С кем отождествить ни на кого не похожего одиночку
Ионеско объяснял всемирный успех своих «Носорогов» (Rhinoc?ros, Paris 1957) тем, что в этой пьесе, способной иллюстрировать тезис Ортеги-и-Гассета о восхождении масс, ему удалось почти нечаянно наткнуться на необъятную проблему обезличения человека. Индивиды, подвергающиеся во всех современных обществах коллективизации, выталкиваемые в план поверхностного функционирования, ощущают ностальгию по одиночеству, по личной жизни. Как говорил Эжену Ионеско известный французский артист и режиссер Жан-Луи Барро, «Носороги» волнуют любую публику потому, что пробуждают дремлющего в каждом человеке Беранже. Среди всех персонажей пьесы один Беранже не соблазнился мощью грозных животных и решил на свой страх и риск оставаться человеком. «Тот, у кого есть душа, – формулирует как закон Ионеско, – непохож на всех остальных» (7: 128–129). Достаточно посмотреть, как в автобусе, в метро каждый старается занять отдельное сиденье, как в некоторых странах люди бедствуют в коммунальных квартирах, чтобы понять что современный мир страдает от малого уединения личности.
Сплочение людей в компактные массы, которое Ионеско имел возможность наблюдать рядом с собой в 1930–1940-е годы и которое, он считает, с разной интенсивностью происходит во всех современных государствах, настолько неестественно для человека, что достигается только ценой расшатывания человеческого существа и воспитания новой человеческой породы. В 1940-м году Ионеско почти казалось, что люди в самом деле уже разделились на две расы: человека – и нового человека, причем второй не только психологически, но и физически отличается от первого (5: 98–99). Позже Ионеско предпочитает говорить о тех же явлениях уже не в биологическом, а в библейском плане. «История повторяется. Мы видим те же миллионные сборища, разве что уже в других странах. Идолы обращаются к массам, тогда как Бог не обращается к массам. Каждый из нас лично обращается к Богу. Если попытаться определить это теологически, то таково различие между Богом и Сатаной» (7: 111). Новый человек научился жить в стихии безличного. Сказав было, что минуты радостного изумления, которые человек переживает, как бы впервые видя мир, незабываемы, Ионеско теперь берет свои слова назад. Многие забывают. Люди вместо детской непосредственности развивают в себе другую детскость, которая может продолжаться до старости, род забывчивой наивности, не свободной однако от забот и корыстных желаний. Ионеско иногда называли обличителем кризиса общения в современном мире, но сам он возражает против этого и говорит, что если теперь и существует проблема с общением, то только между человеком и его собственным Я (4: 105). В определенном смысле среди человеческой массы нового типа возрастает коммуникабельность, люди, сплотившись в тот или иной коллектив, находятся в непрестанном интенсивном общении. Их общность еще больше скрепляется отталкиванием посторонних. Отклоняя чужих, человек неизбежно делает чужой себе и частицу собственного Я.

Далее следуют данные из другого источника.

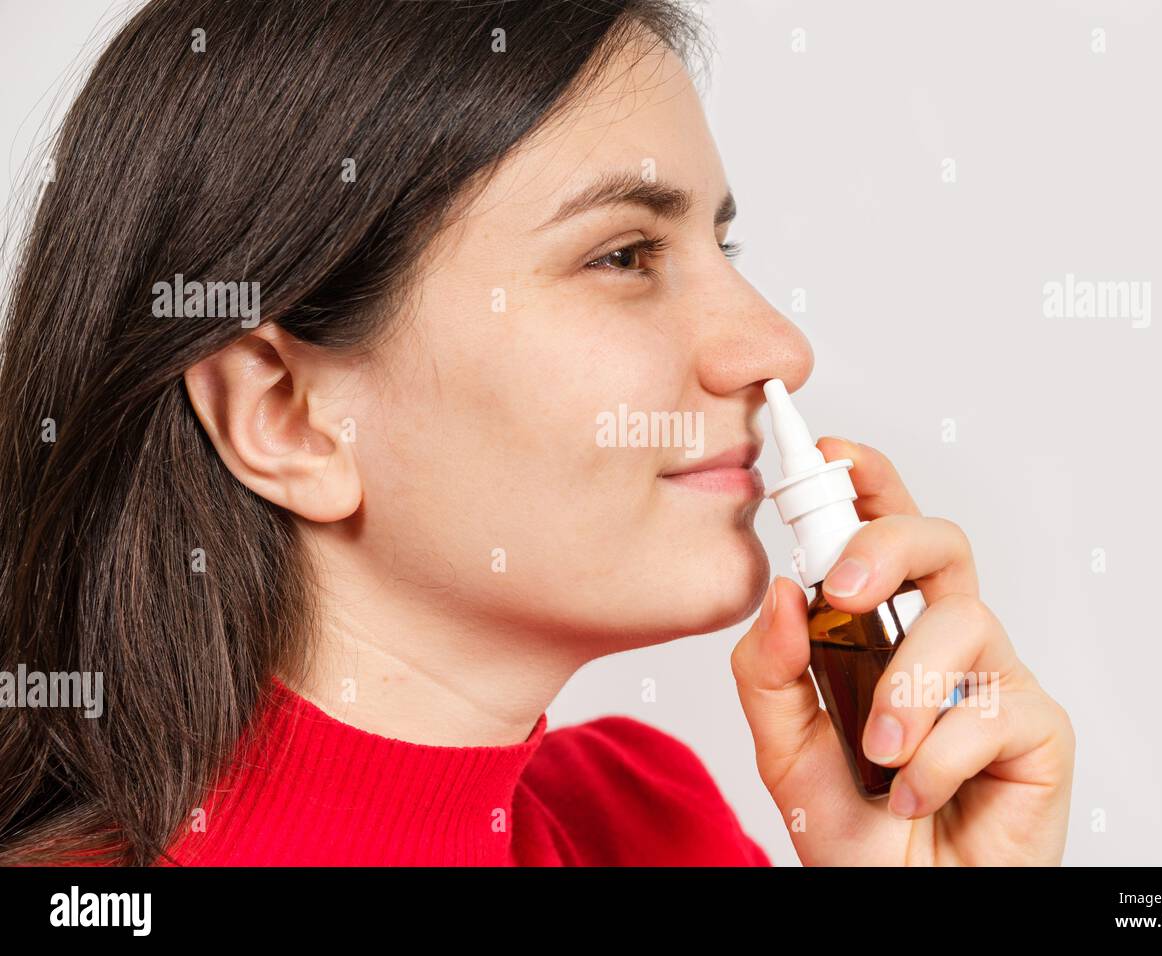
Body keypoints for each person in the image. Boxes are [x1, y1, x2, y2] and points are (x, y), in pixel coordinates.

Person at [0, 0, 1073, 866]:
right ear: (283, 413)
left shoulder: (648, 825)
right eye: (622, 256)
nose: (775, 347)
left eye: (722, 244)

Парадоксальным образом именно среди стихий коллективизма в 20 веке с неслыханной прежде силой распоясывается империализм личности. «Все отрицатели индивидуализма сами отчаянные и разнузданные индивидуалисты, одержимые патологической волей к власти, безудержным желанием проявить, утвердить себя, поглотить или покорить других, чтобы выжило только одно их гипертрофированное Я. Всё должно погрузиться в обобщенную безличность, в коллективное бессознательное – кроме Я, не терпящего присутствия других и желающего вытолкнуть их из себя» (4: 211–212). Нарастающей организации безличных масс, происходящей в сфере политики, в идеологической сфере отвечает структурализм. Он преуменьшает личностный характер явлений культуры в пользу внеличных или бессознательных веяний. Но и в структурализме любых направлений, как в политике, личность мыслителя несмотря на подчеркивание им безличных и бессознательных начал не ослабляется, а гипертрофируется. Так Мишель Фуко говорит о малозначительности индивидуального сознания на мощном фоне идеологического языка эпохи, но книга Фуко «Слова и вещи» написана таким ярким индивидуальным стилем, за темой универсального надличного дискурса в ней с такой стилистической определенностью встает лицо автора, что кажется, будто теоретик, убеждающий читателя в его подчинении коллективному бессознательному, сам силится высвободиться из-под власти последнего, раз и навсегда осознать его и овладеть им. По своеобразной абсурдной логике никогда в истории не было такого разгула личности, не желающей ни от чего зависеть, как в современную эпоху, изобретшую тоталитаризм. «Дело обстоит так, словно каждый индивид, будь то в идеологии, будь то в политике, самозабвенно стремится расширить свою личность, желая покорить себе бессознательное, стихию коллектива. Никогда не было такого множества прозорливых умов, пытающихся объять своим сознанием бессознательное, такого множества диктаторов или тиранов, такого количества уникальных, неповторимых и нередуцируемых индивидов» (5: 209–217). Энергия современного идеологического и политического наступления на обособленную личность лишний раз говорит о подспудной вере самих ее гонителей в могущество этой личности. Неосознанность усилий, служащих казалось бы коллективизму, по существу направленных на самоутверждение личностей, делает эти последние неуязвимыми.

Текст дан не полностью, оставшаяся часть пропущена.